> Tasks to carry out
1. Answer these questions using the AARNet text:
(a) What share of AARNet traffic does file transfer make up?
(b) Which two retrieval services are named as examples?
(c) Into which three subchannels could the 64 kb/s capacity be split?
2. Carry the AARNet text forward from its last sentence.

─── Text excerpt ───

Considerable work is required at the institutional level to organise student access to AARNet, for example through learning network centre or home or workplace facilities, using dialup or direct connections to an institution or a private provider of AARNet access (Atkinson, 1992b; Atkinson and Castro, 1991). Further work is required to make available user friendly interfaces at the standard of the Eudora, NewsWatcher and Fetch examples described above.

Table 2. A classification of network services

Electronic mailThe most widely used service, constituting about 11% of AARNet traffic. Over 12 million users world wide.
NetnewsDivided into about 1500 newsgroups. Contributions are distributed automatically world wide. Used to obtain information and seek contacts in a wide variety of technical and non-technical topics. About 6% of AARNet traffic.
File transferNetwork transfer for any files. Anonymous ftp (file transfer protocol) used for distributing documents and software. About 35% of AARNet traffic.
Remote loginAccess other computers on the network, eg. data bases, supercomputers. About 9% of AARNet traffic.
Information servicesFile server publishing, directories, electronic journals, online library catalogues and other structured services which assist the user to locate information.
Retrieval servicesRecent developments of information retrieval tools which enable users to specify plain language commands to search networks and retrieve the desired information, eg WAIS (Wide Area Information Service) and Gopher servers.

As a network of networks and a vehicle for regional, national and international communications, AARNet carries services which are available to every user anytime and anywhere on the networks, and can be originated anytime from anywhere on the networks. Computer mediated communication is a highly supportive tool for enhancing the delivery of open learning and distance education, because it can be used very readily for one to one, class group, peer group and "broadcast" forms of communications, for information retrieval and for courseware distribution, whilst retaining individual freedom of choice in the scheduling of learning activities. This medium offers interaction with a peer group, without the need to know beforehand any persons in that peer group, or their location.

Developers of open learning and distance education applications carried by AARNet do not have to worry about scheduling in the way that is the case with audio, audiographic and video conferencing or television broadcasting. It is not surprising that the Open Learning Initiative (DEET, 1992c) has perceived computer mediated communications to be a vitally important medium (DEET, 1992b). It is also a very effective medium for communications relating to professional development, courseware development and many other activities which are essential in the infrastructures for education and training, especially in the case of open learning and distance education modes.

Another important concept exemplified by AARNet is the scope for decentralised approaches in which a number of providers support a particular application. For example, the conduct of clearing house and database functions (DEET, 1992a) can be decentralised over AARNet by use of the gopher server concept, whereby the user interacts with gopher client software and sees a single database, responsive to plain language commands.

AARNet is not a relevant basis at present for building audiographic teleconferencing systems, such as those using Apple based Electronic Classroom or DOS based Telewriter and GTCS. Typically, audiographic applications use their own proprietary protocols over public switched telephone network connections made as required for each teleconference session, in contrast to the permanent private network connections between local networks and hosts which are the usual basis for operating TCP/IP communications protocols. However, if based upon ISDN semipermanents, there is scope for audiographic applications to coexist on the same channel with a connection to hosts which are further connected to AARNet, by means of digital telephone handsets and multiplexers to partition the 64 kb/s capacity into subchannels for voice, audiographic data, and TCP/IP traffic.

─── Exercise data ───

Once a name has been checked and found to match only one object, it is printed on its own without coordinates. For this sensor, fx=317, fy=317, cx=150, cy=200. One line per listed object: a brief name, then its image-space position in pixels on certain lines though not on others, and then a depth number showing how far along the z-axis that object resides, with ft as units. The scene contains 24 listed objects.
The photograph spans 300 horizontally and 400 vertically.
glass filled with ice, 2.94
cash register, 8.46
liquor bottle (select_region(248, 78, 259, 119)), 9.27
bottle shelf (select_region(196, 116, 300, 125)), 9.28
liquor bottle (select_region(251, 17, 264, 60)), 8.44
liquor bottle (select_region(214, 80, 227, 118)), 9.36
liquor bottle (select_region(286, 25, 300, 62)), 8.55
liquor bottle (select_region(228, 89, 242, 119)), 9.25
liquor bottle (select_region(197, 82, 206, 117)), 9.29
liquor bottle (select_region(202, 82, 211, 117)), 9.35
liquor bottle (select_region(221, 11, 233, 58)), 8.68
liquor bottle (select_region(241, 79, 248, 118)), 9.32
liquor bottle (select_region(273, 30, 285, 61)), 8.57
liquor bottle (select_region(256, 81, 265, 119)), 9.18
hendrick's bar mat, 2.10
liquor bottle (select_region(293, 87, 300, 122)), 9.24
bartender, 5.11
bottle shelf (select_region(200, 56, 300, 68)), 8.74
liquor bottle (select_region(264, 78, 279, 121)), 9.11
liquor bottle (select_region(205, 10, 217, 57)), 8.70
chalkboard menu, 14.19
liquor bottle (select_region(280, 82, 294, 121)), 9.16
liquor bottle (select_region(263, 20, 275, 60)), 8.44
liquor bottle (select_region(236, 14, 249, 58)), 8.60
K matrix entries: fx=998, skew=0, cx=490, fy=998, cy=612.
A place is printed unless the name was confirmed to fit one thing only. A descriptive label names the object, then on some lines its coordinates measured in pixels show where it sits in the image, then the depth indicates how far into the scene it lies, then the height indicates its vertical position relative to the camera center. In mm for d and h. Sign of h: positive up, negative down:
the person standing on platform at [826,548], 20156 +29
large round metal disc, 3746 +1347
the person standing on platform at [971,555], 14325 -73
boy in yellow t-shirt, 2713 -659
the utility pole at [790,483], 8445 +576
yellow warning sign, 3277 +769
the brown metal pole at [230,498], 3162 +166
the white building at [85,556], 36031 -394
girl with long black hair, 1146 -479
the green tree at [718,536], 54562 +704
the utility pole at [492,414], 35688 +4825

───

> Answers
1.
(a) About 35%.
(b) WAIS (Wide Area Information Service) and Gopher servers.
(c) Voice, audiographic data, and TCP/IP traffic.

2.
Network services and networks for Telecentres

The availability of user friendly interfaces is very important, even essential, for expanding the use of computer mediated communications, but it is not a sufficient condition. The further condition is the delivery of services which are attractive, meaningful and productive for the user's context and purposes. Whilst AARNet has achieved these conditions for very many of its academic and research users, there are some new challenges posed by moves to extend network services to student and community users. The development of telecentres or telecottages (Horner and Reeve, 1990) is likely to be a very interesting case in community use. The concept is attracting considerable interest following the allocation in the 1992 Federal Government budget of $2.8 million for a four year Telecentres Program (DPIE, 1992). It aims to
. . . foster and support the development of a number of community managed demonstration telecentres to explore the role of new information technologies in assisting the economic and community development of the districts in which they are located. The aim is to show the uses to which modern computers and related informational technology can be put to improve the economic, social, educational and training opportunities of that community, through better information access and communications. The expansion of employment and business opportunities through the use of these technologies is a key objective of the program (DPIE, 1992).
One method for analysing the requirements for successful operation of a telecentre in relation to computers and information technologies is a "layered model", represented in Table 3. This model is a brief sketch of a potential strategy. The three layers correspond broadly to different sorts of organisations, functions and scales of operation.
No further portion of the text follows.